Assume ~300k–600k global mid‑to‑large companies care about LLM/agent discoverability (US mid‑market ~200k as an anchor). With ACVs from ~$2k–$75k, scenarios land around ~$0.6B–$1.5B+ ARR, consistent with the top‑down range (NCMM report).

Assumptions:

  • A small share (0.2%–1%) of enterprise software + digital marketing budgets shifts to AI discovery/agent infrastructure.
  • 300k–600k mid‑to‑large companies globally will prioritize LLM/agent discoverability (US mid‑market ~200k anchor).
  • Blended ACVs of ~$2k–$75k depending on SMB vs. enterprise mix.

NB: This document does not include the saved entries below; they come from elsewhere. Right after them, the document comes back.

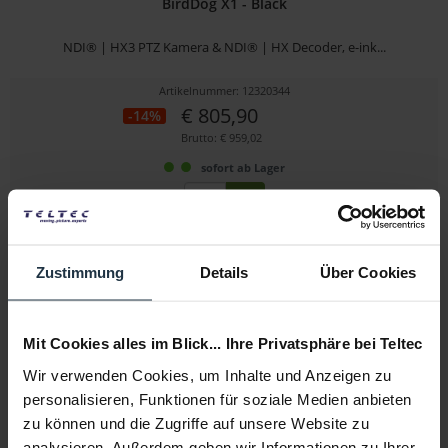
BirdDog X1 - Black
NDI® | HX3 PTZ Kamera & NDI® | HX Decoder, e-ink...
Artikelnummer: 12320344
€ 805,90
-14%
Brutto: € 959,02
sofort ab Lager
Zustimmung
Details
Über Cookies
Mit Cookies alles im Blick... Ihre Privatsphäre bei Teltec
Wir verwenden Cookies, um Inhalte und Anzeigen zu
Panasonic AW-UE4KG
personalisieren, Funktionen für soziale Medien anbieten
zu können und die Zugriffe auf unsere Website zu
4K PTZ-Kamera mit 4K/30p, HDMI, LAN und USB
analysieren. Außerdem geben wir Informationen zu Ihrer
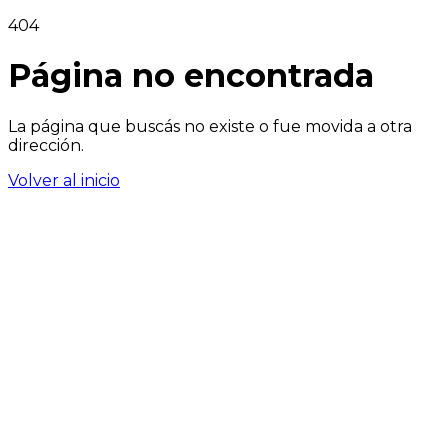
404
Página no encontrada
La página que buscás no existe o fue movida a otra
dirección.
Volver al inicio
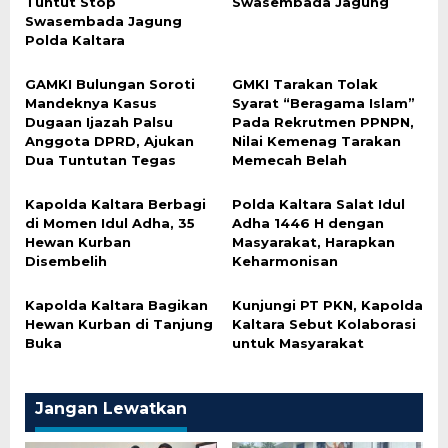
Tuntut Stop
Swasembada Jagung
Swasembada Jagung
Polda Kaltara
GAMKI Bulungan Soroti
GMKI Tarakan Tolak
Mandeknya Kasus
Syarat “Beragama Islam”
Dugaan Ijazah Palsu
Pada Rekrutmen PPNPN,
Anggota DPRD, Ajukan
Nilai Kemenag Tarakan
Dua Tuntutan Tegas
Memecah Belah
Kapolda Kaltara Berbagi
Polda Kaltara Salat Idul
di Momen Idul Adha, 35
Adha 1446 H dengan
Hewan Kurban
Masyarakat, Harapkan
Disembelih
Keharmonisan
Kapolda Kaltara Bagikan
Kunjungi PT PKN, Kapolda
Hewan Kurban di Tanjung
Kaltara Sebut Kolaborasi
Buka
untuk Masyarakat
Jangan Lewatkan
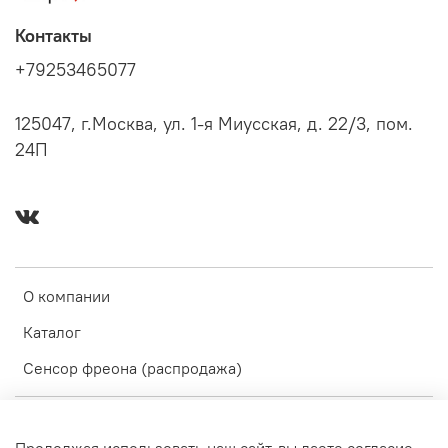
Контакты
+79253465077
125047, г.Москва, ул. 1-я Миусская, д. 22/3, пом.
24П
О компании
Каталог
Сенсор фреона (распродажа)
Оферта и политика конфиденциальности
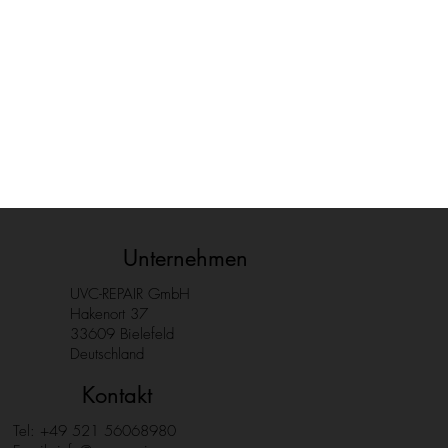
Unternehmen
UVC-REPAIR GmbH
Hakenort 37
33609 Bielefeld
Deutschland
Kontakt
Tel: +49 521 56068980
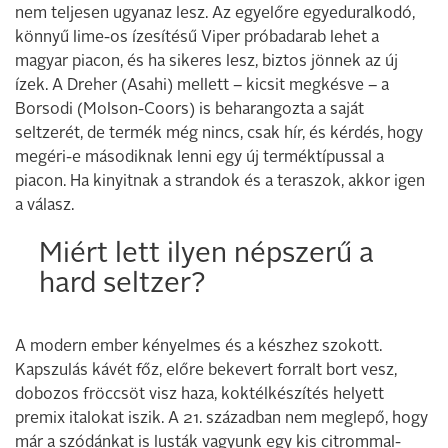
nem teljesen ugyanaz lesz. Az egyelőre egyeduralkodó,
könnyű lime-os ízesítésű Viper próbadarab lehet a
magyar piacon, és ha sikeres lesz, biztos jönnek az új
ízek. A Dreher (Asahi) mellett – kicsit megkésve – a
Borsodi (Molson-Coors) is beharangozta a saját
seltzerét, de termék még nincs, csak hír, és kérdés, hogy
megéri-e másodiknak lenni egy új terméktípussal a
piacon. Ha kinyitnak a strandok és a teraszok, akkor igen
a válasz.
Miért lett ilyen népszerű a
hard seltzer?
A modern ember kényelmes és a készhez szokott.
Kapszulás kávét főz, előre bekevert forralt bort vesz,
dobozos fröccsöt visz haza, koktélkészítés helyett
premix italokat iszik. A 21. században nem meglepő, hogy
már a szódánkat is lusták vagyunk egy kis citrommal-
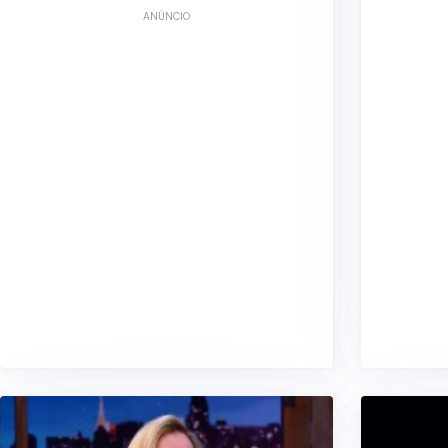
ANÚNCIO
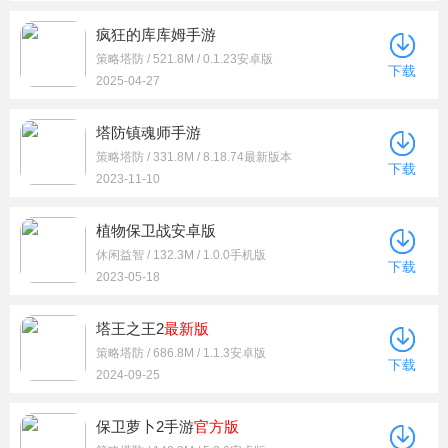
疯狂的库库姆手游
策略塔防 / 521.8M / 0.1.23安卓版
下载
2025-04-27
塔防镇魂师手游
策略塔防 / 331.8M / 8.18.74最新版本
下载
2023-11-10
植物保卫战安卓版
休闲益智 / 132.3M / 1.0.0手机版
下载
2023-05-18
塔王之王2
最新版
策略塔防 / 686.8M / 1.1.3安卓版
下载
2024-09-25
保卫萝卜2手游
官方版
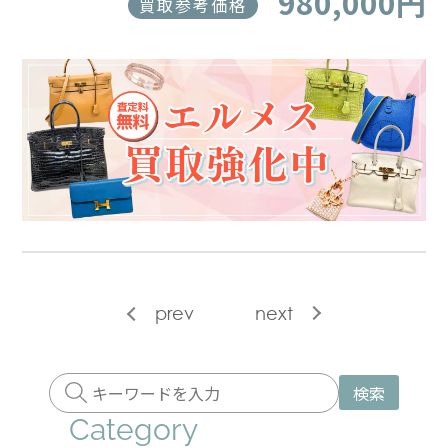
980,000円
買取参考価格
prev
next
検索
Category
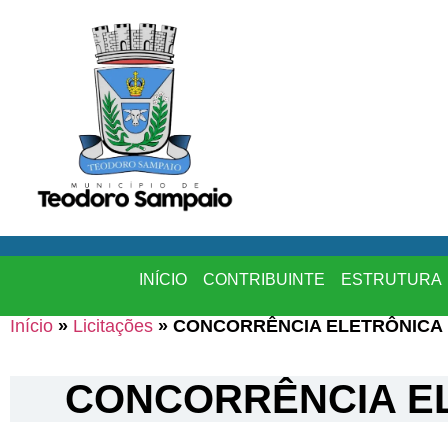
INÍCIO
CONTRIBUINTE
ESTRUTURA
Início
»
Licitações
»
CONCORRÊNCIA ELETRÔNICA N
CONCORRÊNCIA EL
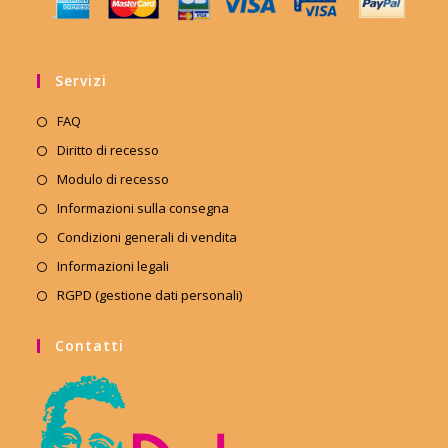
Servizi
FAQ
Diritto di recesso
Modulo di recesso
Informazioni sulla consegna
Condizioni generali di vendita
Informazioni legali
RGPD (gestione dati personali)
Contatti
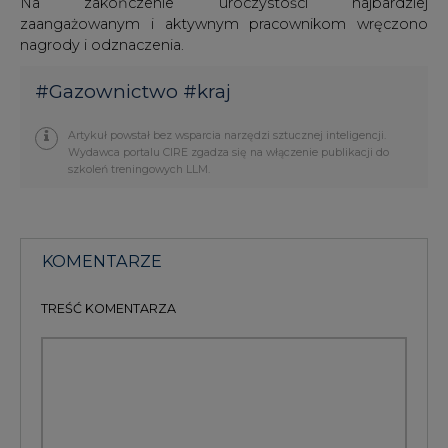
#
Gazownictwo
#
kraj
Artykuł powstał bez wsparcia narzędzi sztucznej inteligencji.
Wydawca portalu CIRE zgadza się na włączenie publikacji do
szkoleń treningowych LLM.
KOMENTARZE
TREŚĆ KOMENTARZA
PODPIS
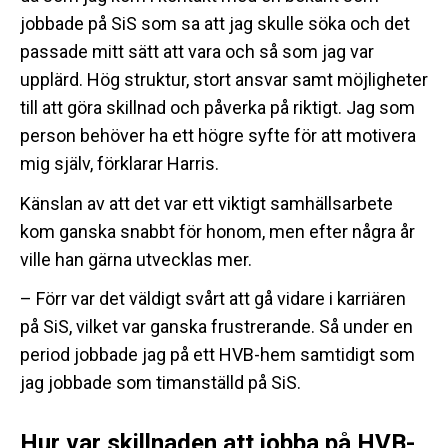
jobbade på SiS som sa att jag skulle söka och det
passade mitt sätt att vara och så som jag var
upplärd. Hög struktur, stort ansvar samt möjligheter
till att göra skillnad och påverka på riktigt. Jag som
person behöver ha ett högre syfte för att motivera
mig själv, förklarar Harris.
Känslan av att det var ett viktigt samhällsarbete
kom ganska snabbt för honom, men efter några år
ville han gärna utvecklas mer.
– Förr var det väldigt svårt att gå vidare i karriären
på SiS, vilket var ganska frustrerande. Så under en
period jobbade jag på ett HVB-hem samtidigt som
jag jobbade som timanställd på SiS.
Hur var skillnaden att jobba på HVB-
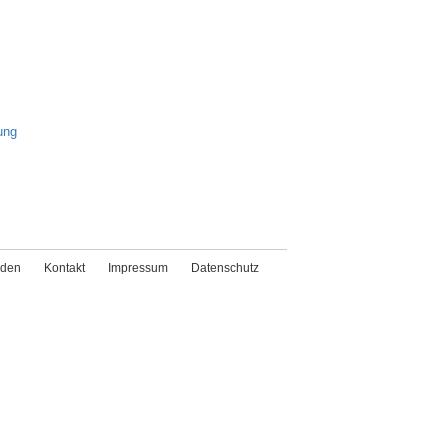
ung
den
Kontakt
Impressum
Datenschutz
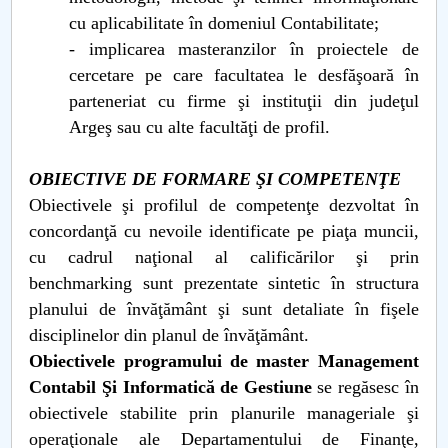
cu aplicabilitate în domeniul Contabilitate;
- implicarea masteranzilor în proiectele de
cercetare pe care facultatea le desfăşoară în
parteneriat cu firme şi instituţii din judeţul
Argeş sau cu alte facultăţi de profil.
OBIECTIVE DE FORMARE ŞI COMPETENŢE
Obiectivele şi profilul de competenţe dezvoltat în
concordanţă cu nevoile identificate pe piaţa muncii,
cu cadrul naţional al calificărilor şi prin
benchmarking sunt prezentate sintetic în structura
planului de învăţământ şi sunt detaliate în fişele
disciplinelor din planul de învăţământ.
Obiectivele programului de master Management
Contabil Şi Informatică de Gestiune
se regăsesc în
obiectivele stabilite prin planurile manageriale şi
operaţionale ale Departamentului de Finanţe,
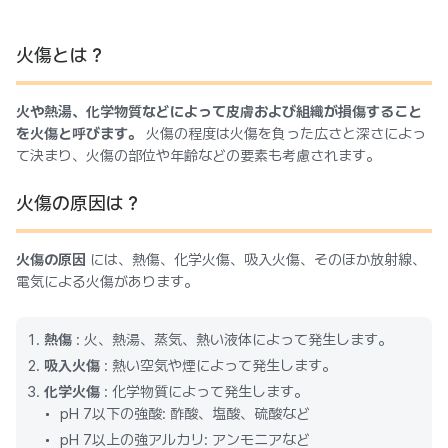
火傷とは？
火や熱湯、化学物質などによって皮膚および組織が損傷すること
を火傷と呼びます。
火傷の程度は火傷を負った広さと深さによっ
て決まり、火傷の部位や年齢などの要素も考慮されます。
火傷の原因は？
火傷の原因
には、熱傷、化学火傷、吸入火傷、そのほか放射線、
電気による火傷があります。
熱傷
: 火、熱湯、蒸気、熱い液体によって発生します。
吸入火傷
: 熱い空気や煙によって発生します。
化学火傷
: 化学物質によって発生します。
pH 7以下の強酸: 酢酸、塩酸、硫酸など
pH 7以上の強アルカリ: アンモニアなど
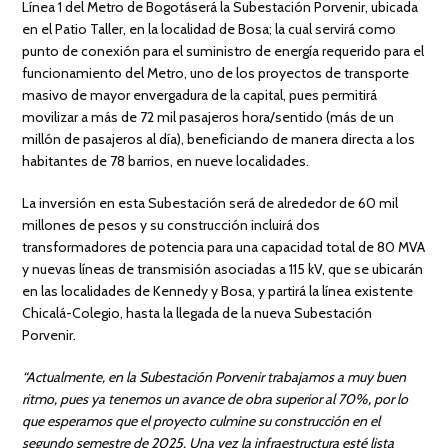
Línea 1 del Metro de Bogotáserá la Subestación Porvenir, ubicada
en el Patio Taller, en la localidad de Bosa; la cual servirá como
punto de conexión para el suministro de energía requerido para el
funcionamiento del Metro, uno de los proyectos de transporte
masivo de mayor envergadura de la capital, pues permitirá
movilizar a más de 72 mil pasajeros hora/sentido (más de un
millón de pasajeros al día), beneficiando de manera directa a los
habitantes de 78 barrios, en nueve localidades.
La inversión en esta Subestación será de alrededor de 60 mil
millones de pesos y su construcción incluirá dos
transformadores de potencia para una capacidad total de 80 MVA
y nuevas líneas de transmisión asociadas a 115 kV, que se ubicarán
en las localidades de Kennedy y Bosa, y partirá la línea existente
Chicalá-Colegio, hasta la llegada de la nueva Subestación
Porvenir.
“Actualmente, en la Subestación Porvenir trabajamos a muy buen
ritmo, pues ya tenemos un avance de obra superior al 70%, por lo
que esperamos que el proyecto culmine su construcción en el
segundo semestre de 2025. Una vez la infraestructura esté lista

Who are some of their notable competitors

  • Yext: Enterprise brand visibility platform with a knowledge graph and AI search visibility features (e.g., Scout) that help structure data for LLMs and monitor how brands appear across AI answers—overlapping with tracking and AI‑readable content goals (AI Search explainer, Scout/visibility blog).
  • BrightEdge: Enterprise SEO platform adding capabilities for AI Overviews/SGE monitoring (e.g., BrightEdge Generative Parser) and guidance to optimize for generative search—adjacent to LLM discoverability budgets (AI Overviews guide, SGE guide).
  • Conductor: Enterprise SEO provider publishing workflow guidance and tools for Google’s AI Overviews/SGE and broader AI discoverability—competes for the same “be present in AI answers” budget line (Conductor blog on AI Overviews, SGE academy guide).
  • Mintlify: Developer documentation platform that markets docs “built for both people and AI,” supports llms.txt/MCP, and ships an AI Assistant that answers questions from a product’s docs—overlaps for dev‑tools buyers seeking AI‑readable, citable content (homepage, AI Assistant docs).
  • Rankshift AI: A GEO/LLM visibility startup offering tracking and playbooks to measure citations/mentions across AI engines (e.g., Perplexity) and optimize content for AI—directly overlaps with LLM mention tracking and optimization (Perplexity tracking guide, GEO for Perplexity).